By Ted AYALA
Plans to renovate the nearly century-old Chevy Chase Country Club were looked upon approvingly by the Glendale City Council during its meeting on Tuesday night, though concerns from some of the course’s neighbors remained.
In a meeting that ran over four hours, supporters and opponents of the proposed expansion of the country club were pitted against each other, arguing over inconsistencies and errors in the plan.
The club, which was built in 1927, has seen a decline in its fortunes in the past decades. After riding high in the 1950s, membership and activity has dwindled. The current membership roster stands at barely 55.
At the heart of the matter is a plan by current owners Melmark Holdings, LLC of Glendale to establish renovations to the site that Art Simonian of Metro Holdings, LLC of Glendale, who represented the owners, assured were “very modest for a 35-acre site.”
Their proposed additions will expand the east wing of the clubhouse and construct a new west wing. The existing pool would be demolished and a new pool will take its place, which would be angled along the existing driveway. The applicants have also requested to open a bar, restaurant and banquet facilities to the public. Events such as wine and whiskey tasting events would be held off site.
Simonian told the council that the changes to the club were an urgent matter in order to forestall further decline, calling their plan one that would ensure “future generations would enjoy [the club].”
“The intent of the expansion is to create an economically viable country club, to make sure it thrives in the 21st century, and to return it to its glory days,” he said. “This evening we have the opportunity to let the club remain for another 100 years.”
He warned residents and council that if the proposed expansion were to fall through, the owners would be forced to sell the property. That could open the door to development of the property that could see it converted for use as condominiums, schools, office spaces or others that would chafe local residents.

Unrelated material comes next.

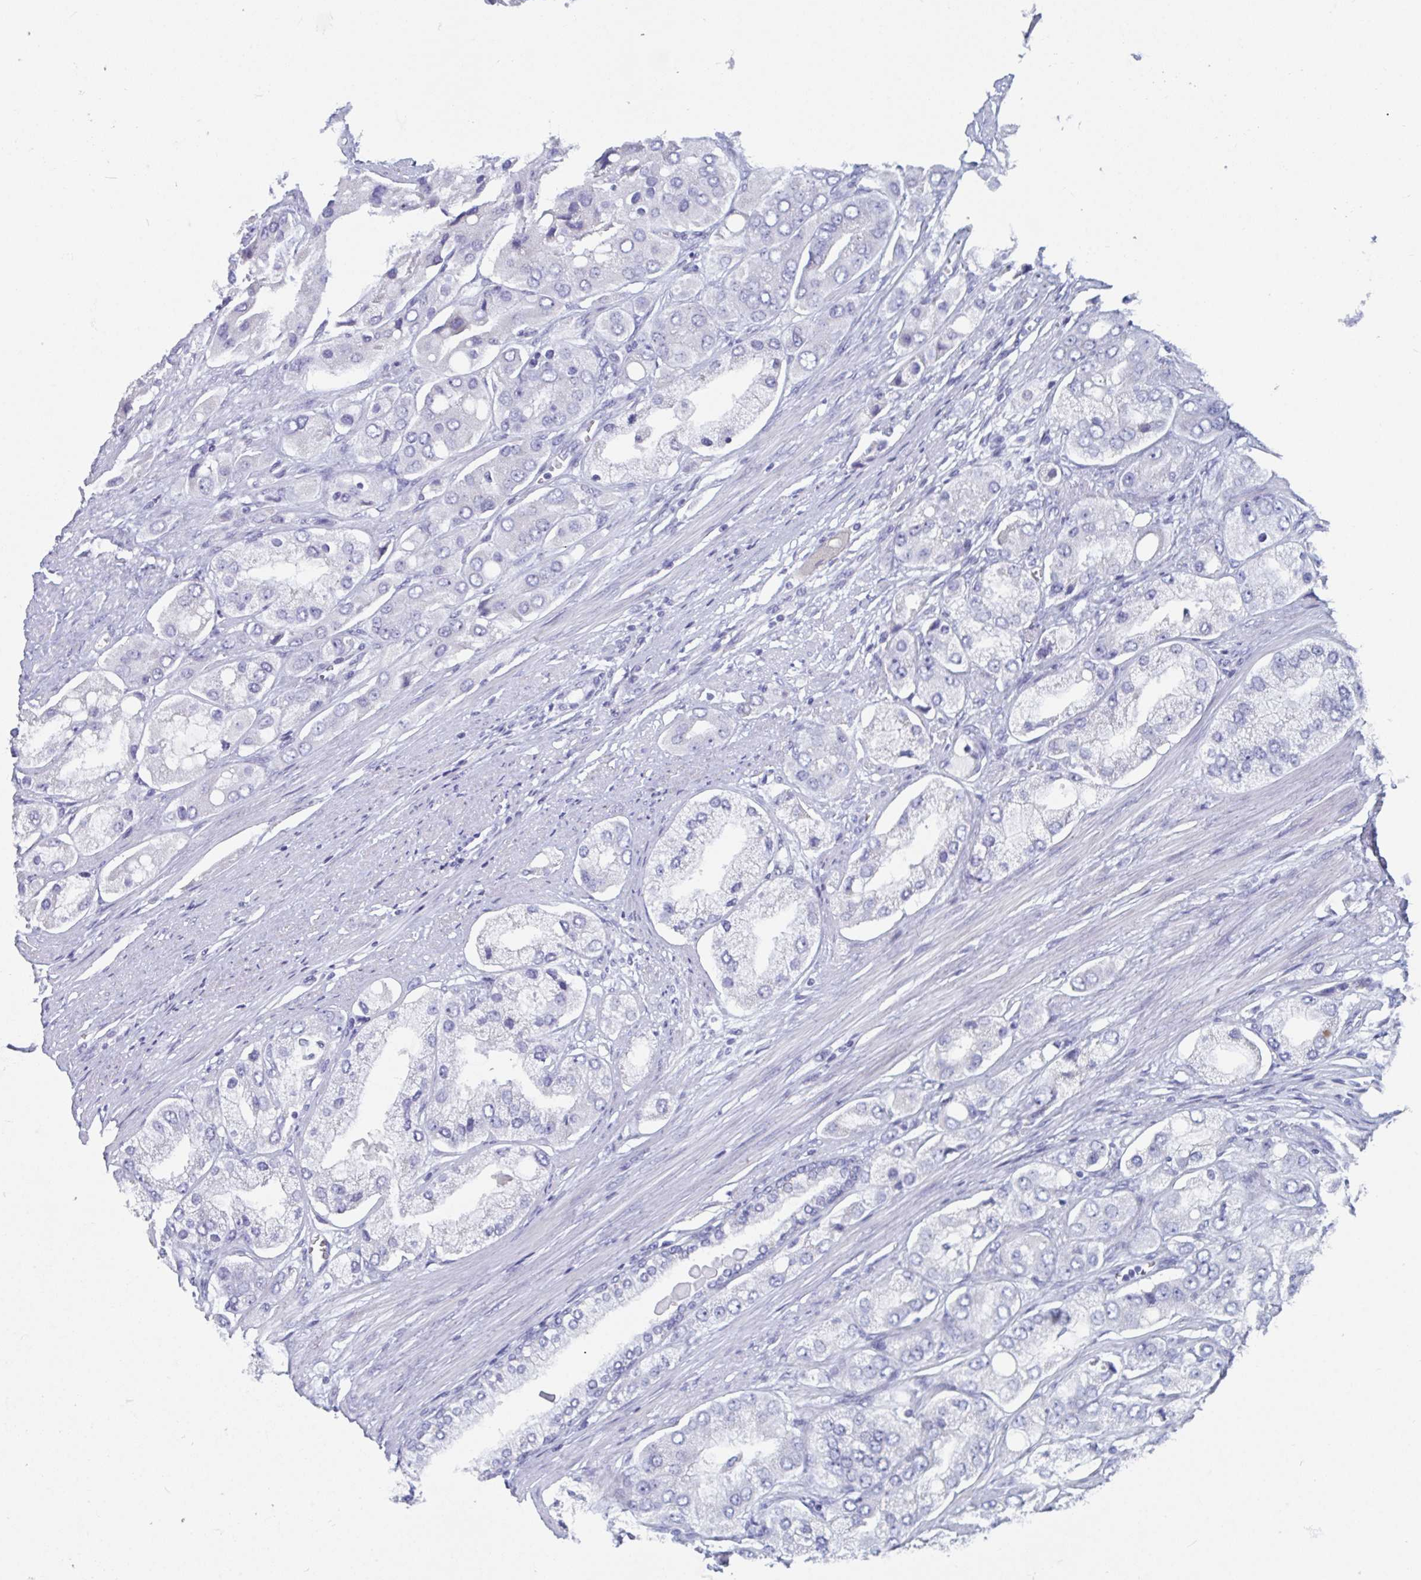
{"staining": {"intensity": "negative", "quantity": "none", "location": "none"}, "tissue": "prostate cancer", "cell_type": "Tumor cells", "image_type": "cancer", "snomed": [{"axis": "morphology", "description": "Adenocarcinoma, Low grade"}, {"axis": "topography", "description": "Prostate"}], "caption": "Tumor cells show no significant positivity in prostate adenocarcinoma (low-grade).", "gene": "DPEP3", "patient": {"sex": "male", "age": 69}}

It was a concern that was echoed by Councilmember Laura Friedman, who expressed her strong support of the owners’ plans.
“If this property goes under, it’s not just going to sit there,” she said. “We have to be realistic about this. The current scale of the club is an issue. [Owners] have to generate income somewhere. That’s all reasonable. To be economically viable, they have to expand.”
Julie Wood, a 22-year resident of Chevy Chase Canyon, expressed that both owners and residents were “on the same page” about wanting the club to thrive, but concerns regarding noise, parking, traffic and lighting needed to be better addressed. She claimed that the city’s Precise Plan of Design Overlay Zone, known as a PPD, hindered residents’ abilities to detangle possible errors and inconsistencies in the owners’ design plans.

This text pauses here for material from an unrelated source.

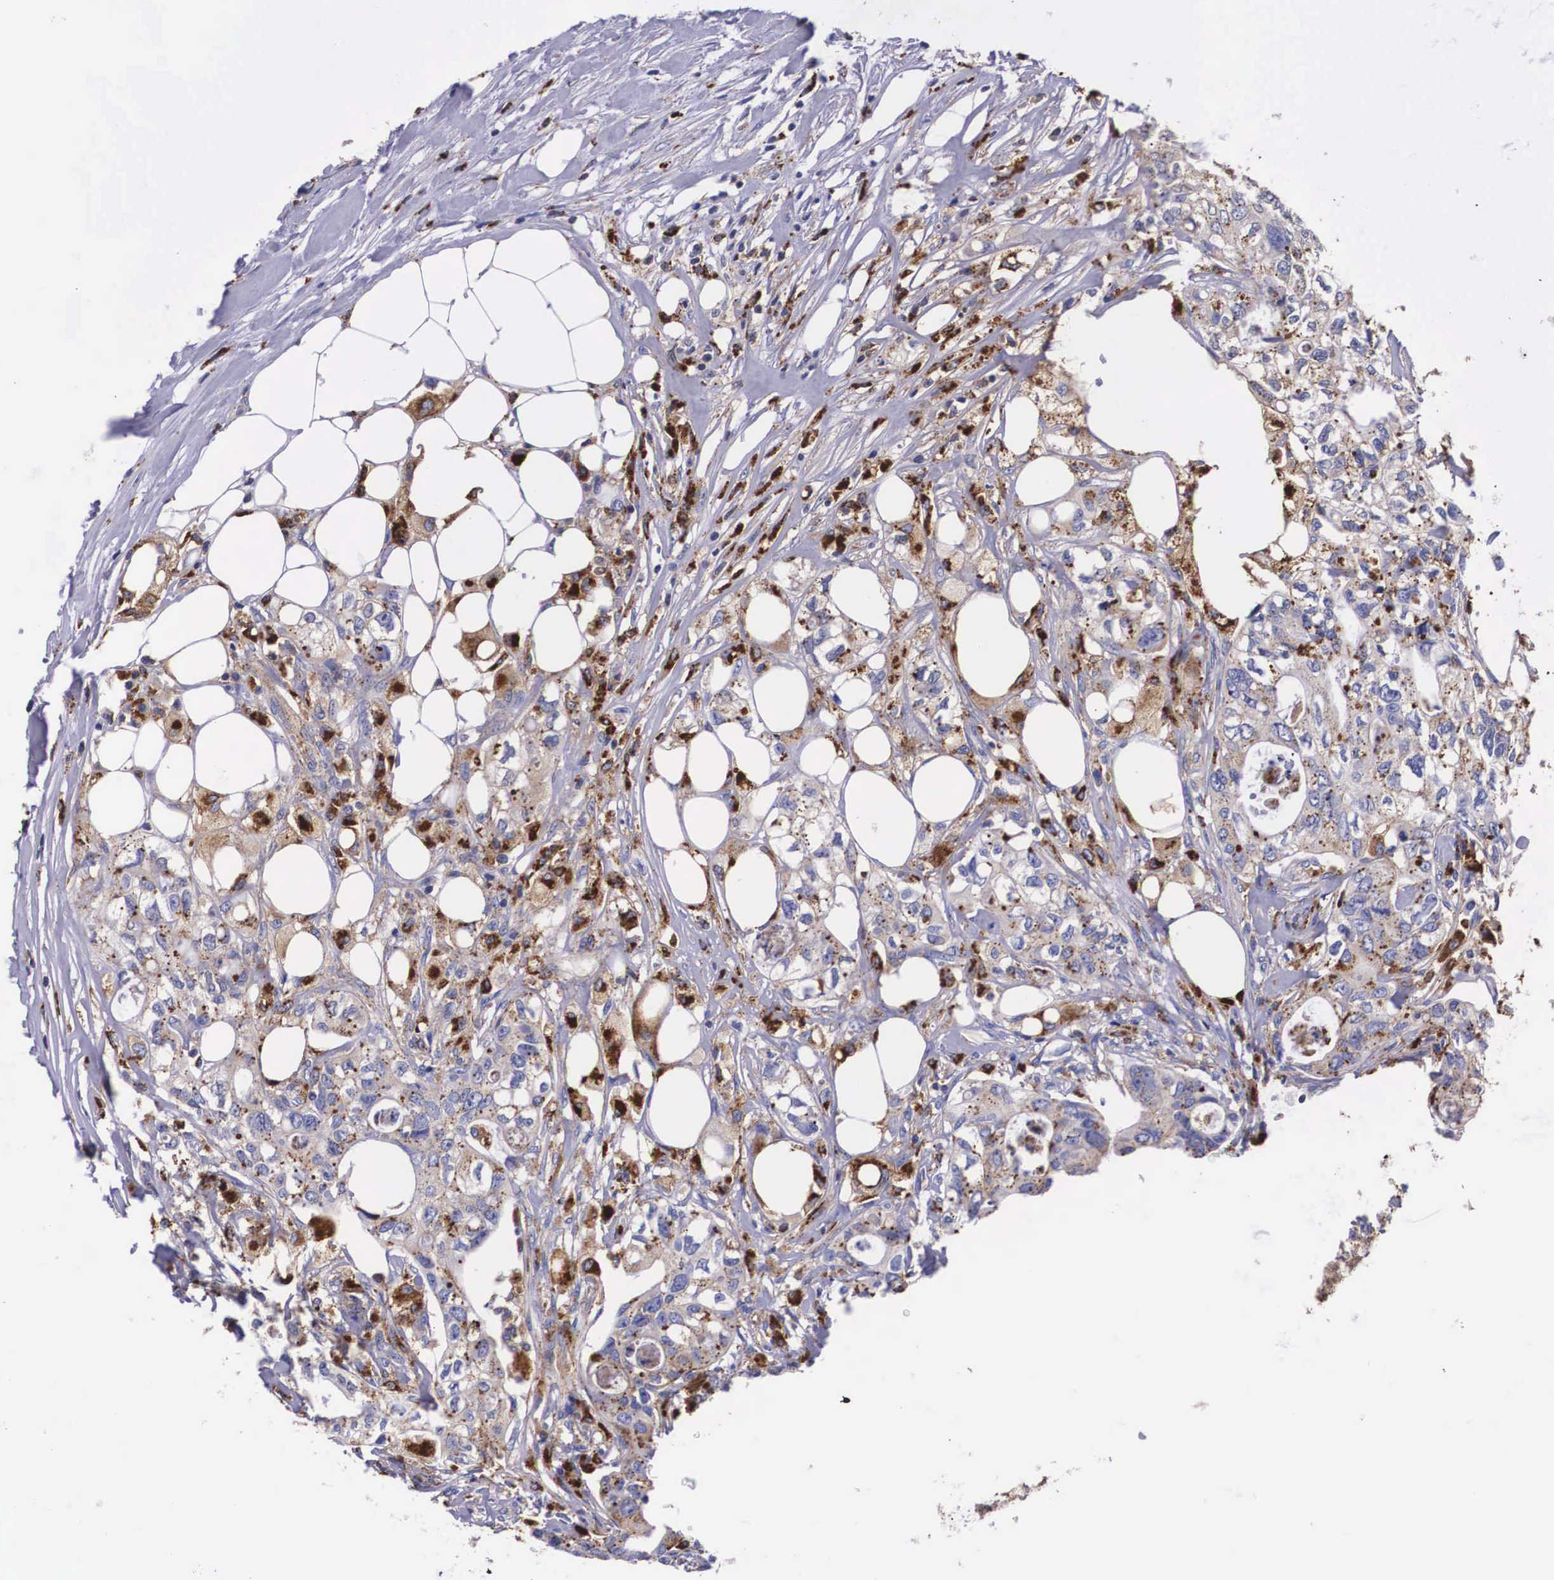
{"staining": {"intensity": "moderate", "quantity": "25%-75%", "location": "cytoplasmic/membranous"}, "tissue": "colorectal cancer", "cell_type": "Tumor cells", "image_type": "cancer", "snomed": [{"axis": "morphology", "description": "Adenocarcinoma, NOS"}, {"axis": "topography", "description": "Rectum"}], "caption": "Adenocarcinoma (colorectal) stained with a brown dye displays moderate cytoplasmic/membranous positive staining in about 25%-75% of tumor cells.", "gene": "NAGA", "patient": {"sex": "female", "age": 57}}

“It’s going through city hall too fast for a project of this size,” she argued. “I don’t think that should be just done in a snap.”
City Manager Scott Ochoa countered those concerns by saying that the PPD was a “zoning tool” that ultimately demanded a super-majority in order to pass.

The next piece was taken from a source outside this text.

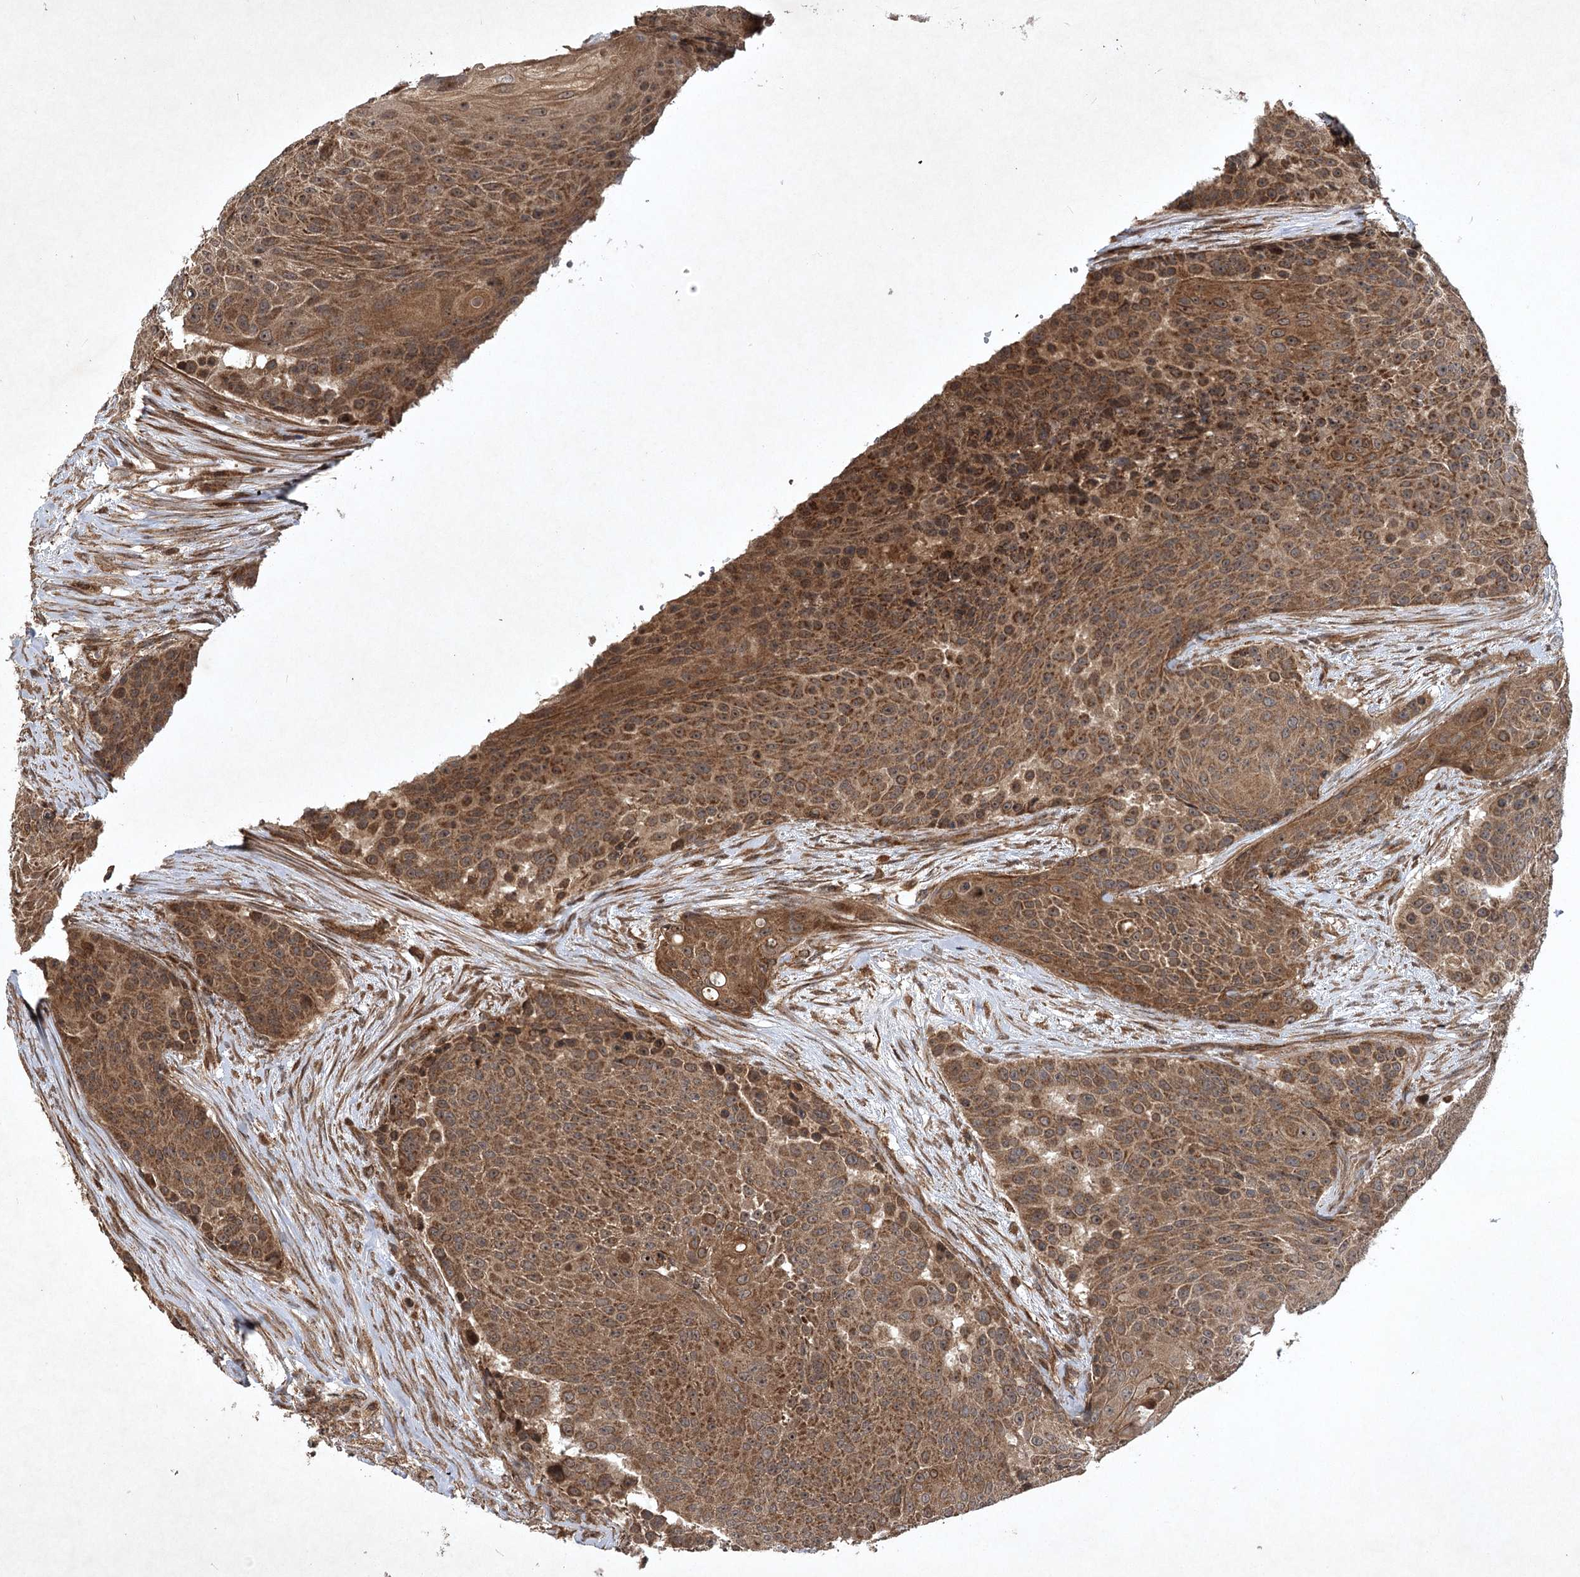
{"staining": {"intensity": "moderate", "quantity": ">75%", "location": "cytoplasmic/membranous"}, "tissue": "urothelial cancer", "cell_type": "Tumor cells", "image_type": "cancer", "snomed": [{"axis": "morphology", "description": "Urothelial carcinoma, High grade"}, {"axis": "topography", "description": "Urinary bladder"}], "caption": "Immunohistochemical staining of urothelial cancer displays medium levels of moderate cytoplasmic/membranous protein staining in about >75% of tumor cells. (Brightfield microscopy of DAB IHC at high magnification).", "gene": "INSIG2", "patient": {"sex": "female", "age": 63}}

“All the stakeholders on both sides are able to ensure that the planning commission and the city council are very aware of what this plan ultimately could be,” he said.
He rebuffed allegations that the PPD isn’t transparent or that it’s being rushed.
“Over the years I’ve been here, the club was seen as just dying,” he said. “You’re never going to get to a point where everyone is 100% comfortable. Everybody wants to go to heaven, but no one wants to die.”
That didn’t convince resident Roland Feurer who said that the PPD “fails to address all aspects of this project.”
“Why are residents with little knowledge of this project forced to uncover these errors?” he asked. “The current ordinance seems to lack teeth.”
One of a number of details which both sides argued over were measures the owners were taking to mitigate potential noise from the club. Among the conditions of the PPD were the elimination of doors and operable windows on the west side of the banquet hall. Double walls insulating sound from reaching the outside would also line the structure.
Residents worried, however, that without double lining the ceiling, noise could still be a problem.
Concerns were also expressed about what resident Annie Wood, who has lived in Chevy Chase Canyon since 2003, called “inconsistencies” between the plan and the conditions stipulated by the PPD.
The PPD requires the owners ensure that no amplified music be played after 10 p.m. The plans, however, detail ideas for events such as outdoor film screenings.
“Unless it’s a silent movie, these films will have musical scores,” she said.
She also said that the 63 conditions set forth by the PPD would be a “herculean” task for the city to enforce.
Others disagreed, welcoming the owners’ efforts to revitalize the club.
“I do hear noise from parties, swim meets, and golfers … and I welcome them,” said resident Alex Bagdasarian. “That’s a sign that they’re being utilized.”
He also chided residents for their concerns on the project’s impact on traffic, saying that traffic from Art Center College of Design in neighboring Pasadena poses a greater danger.
Mayor Zareh Sinanyan echoed assurances that the PPD would hold the owners accountable to the conditions set.
“If we see any aspect of this is not working, we’ll address,” he said. “It’s never the end of the world.”
He also expressed his support for the project, stating that he was “very excited” to see it come to fruition.
“The neighborhood would benefit from it,” the mayor said. “It’s a lovely thing.”